Thanks to a beautiful coincidence of calendars this year, the Jewish festival of Chanukah 5777 and the Christian feast of Christmas 2016 both began on the same night. And, since each is celebrated as an octave, both will continue through New Year's Day 2017. Of course, unlike Easter and Pentecost which are connected with the Jewish festivals of Passover and Shavuot both historically and theologically, no such links connect Christmas and Chanukah. Jesus may well have been born in December, but he could just as well have been born at any other time of the year, and the Christmas story has no symbolic associations with the Chanukah story.
The Gospel of John likes to call attention to Jewish festivals, and Chanukah does get a passing reference in John 10:22. But, unlike the greater Jewish festivals, Chanukah imagery plays no role in the New Testament's presentation and interpretation of Jesus' life, death, and resurrection.
Of course, both Chanukah and Christmas are winter holidays, and many of our Christmas customs are really winter-related, festival-of-light customs. So a sort of connection can be made at that level. But I think we can take the connection even a little further. Chanukah commemorates the rededication of the Jerusalem Temple after its desecration by the Seleucid King Antiochus IV (cf. 1 Maccabees 4:52-59). Historically, it recalls a great Maccabean military victory, which, while a great and heroic national accomplishment, was itself certainly seen as somewhat miraculous.

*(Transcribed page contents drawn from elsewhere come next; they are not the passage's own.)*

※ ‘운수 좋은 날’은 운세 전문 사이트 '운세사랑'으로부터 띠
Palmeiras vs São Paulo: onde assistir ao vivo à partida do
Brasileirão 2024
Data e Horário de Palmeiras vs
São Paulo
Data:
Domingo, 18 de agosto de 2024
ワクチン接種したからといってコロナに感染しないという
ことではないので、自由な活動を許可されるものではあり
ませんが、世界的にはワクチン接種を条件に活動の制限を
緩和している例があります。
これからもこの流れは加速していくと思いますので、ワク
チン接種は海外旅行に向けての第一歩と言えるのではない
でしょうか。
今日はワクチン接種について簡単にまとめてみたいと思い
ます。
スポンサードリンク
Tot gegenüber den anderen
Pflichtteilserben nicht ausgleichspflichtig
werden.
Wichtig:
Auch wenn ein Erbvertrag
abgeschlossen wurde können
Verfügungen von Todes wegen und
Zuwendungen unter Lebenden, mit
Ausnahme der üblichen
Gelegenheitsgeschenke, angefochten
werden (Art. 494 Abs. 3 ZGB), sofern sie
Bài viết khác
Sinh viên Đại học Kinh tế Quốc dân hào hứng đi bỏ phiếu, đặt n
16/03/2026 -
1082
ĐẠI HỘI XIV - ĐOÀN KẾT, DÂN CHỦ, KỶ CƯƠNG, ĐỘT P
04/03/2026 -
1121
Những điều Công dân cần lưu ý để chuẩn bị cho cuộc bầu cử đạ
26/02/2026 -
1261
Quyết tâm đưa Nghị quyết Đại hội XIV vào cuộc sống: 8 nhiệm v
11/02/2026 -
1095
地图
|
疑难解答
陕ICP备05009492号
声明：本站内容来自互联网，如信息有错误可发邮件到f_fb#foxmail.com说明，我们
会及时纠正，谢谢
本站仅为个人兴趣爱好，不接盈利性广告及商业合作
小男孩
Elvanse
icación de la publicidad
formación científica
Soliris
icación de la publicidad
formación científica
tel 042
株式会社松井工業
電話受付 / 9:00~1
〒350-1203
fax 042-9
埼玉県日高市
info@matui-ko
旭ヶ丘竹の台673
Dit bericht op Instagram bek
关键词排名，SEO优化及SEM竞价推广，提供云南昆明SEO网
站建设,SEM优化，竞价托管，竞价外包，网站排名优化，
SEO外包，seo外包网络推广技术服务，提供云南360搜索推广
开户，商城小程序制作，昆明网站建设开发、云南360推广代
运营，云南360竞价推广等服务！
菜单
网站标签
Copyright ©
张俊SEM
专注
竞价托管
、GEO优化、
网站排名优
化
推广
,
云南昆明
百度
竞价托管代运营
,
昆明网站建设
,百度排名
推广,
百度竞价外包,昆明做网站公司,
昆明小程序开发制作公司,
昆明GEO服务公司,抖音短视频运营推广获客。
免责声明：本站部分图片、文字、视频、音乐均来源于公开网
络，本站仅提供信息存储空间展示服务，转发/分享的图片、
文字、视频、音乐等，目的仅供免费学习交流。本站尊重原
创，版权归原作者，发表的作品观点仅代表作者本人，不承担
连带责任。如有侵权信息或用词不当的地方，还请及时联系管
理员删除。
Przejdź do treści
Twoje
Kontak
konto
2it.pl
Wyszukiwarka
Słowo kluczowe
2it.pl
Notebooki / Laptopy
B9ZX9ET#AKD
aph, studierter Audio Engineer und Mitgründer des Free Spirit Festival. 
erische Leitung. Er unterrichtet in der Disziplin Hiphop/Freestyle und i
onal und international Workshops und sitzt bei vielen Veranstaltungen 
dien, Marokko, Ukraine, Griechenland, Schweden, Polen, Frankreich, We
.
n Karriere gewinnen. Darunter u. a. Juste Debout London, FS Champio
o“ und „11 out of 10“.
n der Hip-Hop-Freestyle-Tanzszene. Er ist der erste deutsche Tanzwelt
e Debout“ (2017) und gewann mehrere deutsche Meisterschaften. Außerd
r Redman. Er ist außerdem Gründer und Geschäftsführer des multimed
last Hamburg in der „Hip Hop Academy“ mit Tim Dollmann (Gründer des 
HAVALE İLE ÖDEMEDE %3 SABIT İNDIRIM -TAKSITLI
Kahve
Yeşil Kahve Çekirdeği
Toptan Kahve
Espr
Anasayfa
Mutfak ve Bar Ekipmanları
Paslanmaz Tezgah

But the actual festival, as actually celebrated in Jewish religious practice, focuses on another miracle, one which is even more obviously an exclusively miraculous, entirely divine accomplishment.
God's intervention in history to save his people and God's abiding presence with his people (signified by the Temple and, more immediately, by the miracle of the oil) are Chanukah themes which resonate with the Christmas story. For the Incarnation is, after all, the fulfillment of God's ancient promise to save his people, which he does by becoming present among us in the ultimate Temple that is his Son's humanity. And like the miracle of the oil, the Incarnation has a modest, ordinary appearance.
Just as the Chanukah story contrasts the monstrous pomposity of the Hellenistic king and his cosmopolitan collaborators with the more powerful simplicity of God's miracle of the oil, so too the Christmas story contrasts the the false power of pagan emperors, kings, and governors (Augustus, Herod, Quirinius) with the true power of the Word-made-flesh.
And just as, despite human and earthly obstacles, the divine presence continued in Israel as symbolized by the long-burning oil, so too God's great visitation of his people continues in the incarnate Word now present forever in his Church.